Утром мы особенно тщательно умылись и побрились, словно накануне важного события. К нам зашел сосед из дома напротив, рассказал, что на Восточном фронте у него погибли двое сыновей, так что, если мы пожелаем, можем воспользоваться оставшейся после них штатской одеждой. Пока мы обсуждали за и против подобного варианта, явился мальчишка Нагелей. Не скрывая радости, он жевал шоколад, который ему пожаловали янки. Мы уже и позабыли, когда в последний раз ели шоколад. Мальчик рассказал, что янки настроены весьма дружелюбно, и они даже с другими мальчишками успели сыграть с ними в футбол. В одном из парков они поставили полевую кухню и всем раздают суп. Еще мальчишка рассказал, что они весь город заклеили пропагандистскими плакатами, в которых, дескать, обещают каждому солдату вермахта, кто в течение суток после занятия ими города добровольно не сдастся в плен, утратит все привилегии, гарантированные военнопленным Женевской конвенцией, и будет рассматриваться как партизан и террорист. Ну, и как теперь быть? Сутки вот-вот истекут, а я успел рассказать своим товарищам, какова была участь партизан, и они имели об этом представление. Мы поблагодарили старика, но переодеваться в штатское не собирались. Все смотрели на меня в ожидании того, как выскажусь я. Ну, я и высказался:
— Ладно, хватит. Мы будем сдаваться в плен, причем без промедлений. Нечего тянуть резину.

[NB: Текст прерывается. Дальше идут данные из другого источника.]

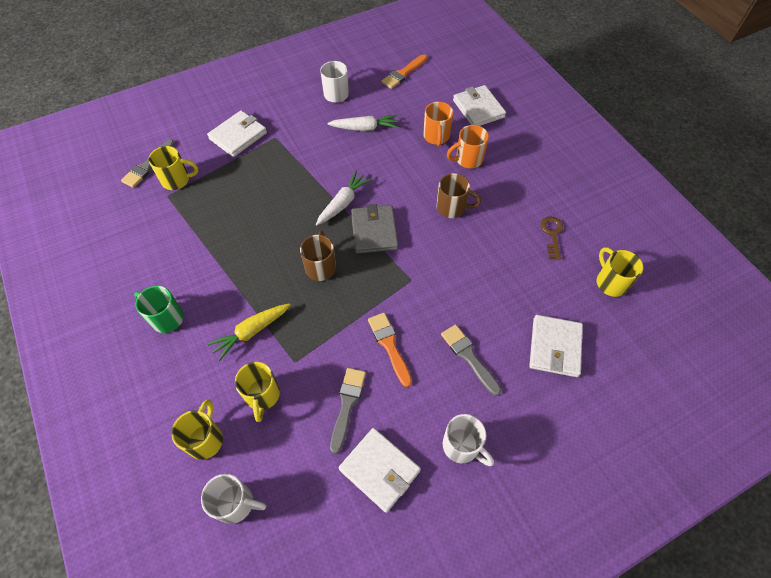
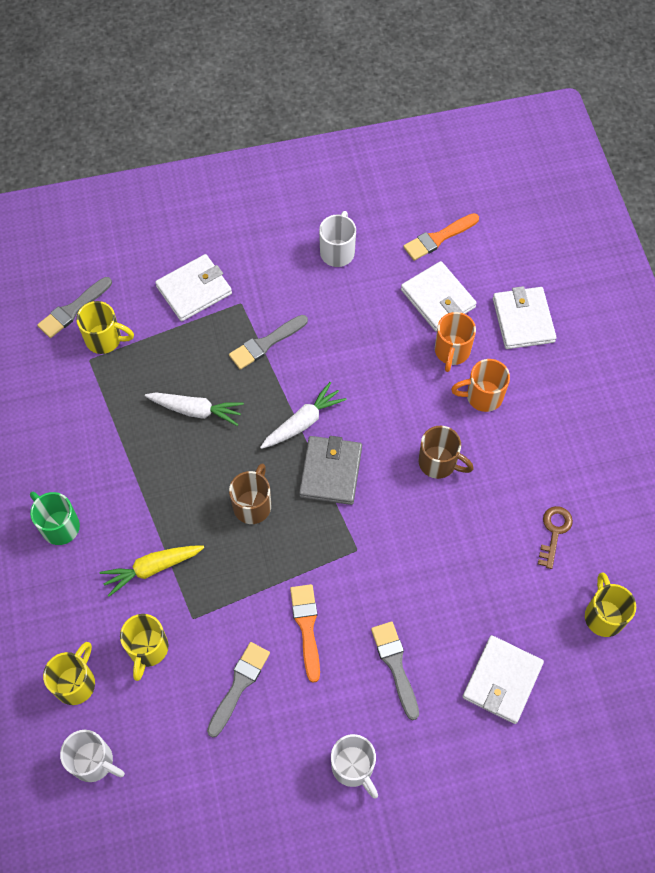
camera: 15 degrees right, 5 degrees up
(300, 158) = (266, 343): none -> grey brush
(365, 128) = (361, 316): white carrot -> white carrot (196, 410)
(379, 470) = (255, 768): white wallet -> white wallet (438, 298)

Никто и не подумал возразить. И вот, стоя сейчас здесь, перед ними, вспоминая годы, проведенные в России, я с трудом верил, что однажды война закончится вот так, в родной Германии, в каком-то подвале.
Поскольку я вырос в портовом городе Гамбурге, я кое-как мог изъясняться по-английски. Из листовок мы знали, что означает слово «surrender»[28], и я стал повторять его вслух с тем, чтобы мои друзья заучили его. Придя к выводу, что оно вполне благозвучно, мы стали одеваться, да еще стараясь выглядеть поаккуратнее, словно собрались участвовать в параде. Но моя шинель была рассчитана явно на страдающего гигантизмом, хотя и меня при росте метр восемьдесят пять коротышкой назвать было трудно. Она доходила мне до пят, и я в ней ужасно смахивал на ходячий вигвам. Для полноты впечатления я повязал на ручку швабры замызганное полотенце, прихватил «на всякий случай» буханку хлеба и попрощался с фрау Нагель и со всем их семейством. Было около десяти утра, светило яркое солнце, было тепло, и мы с товарищами, поднявшись по ступенькам, распахнули дверь на улицу.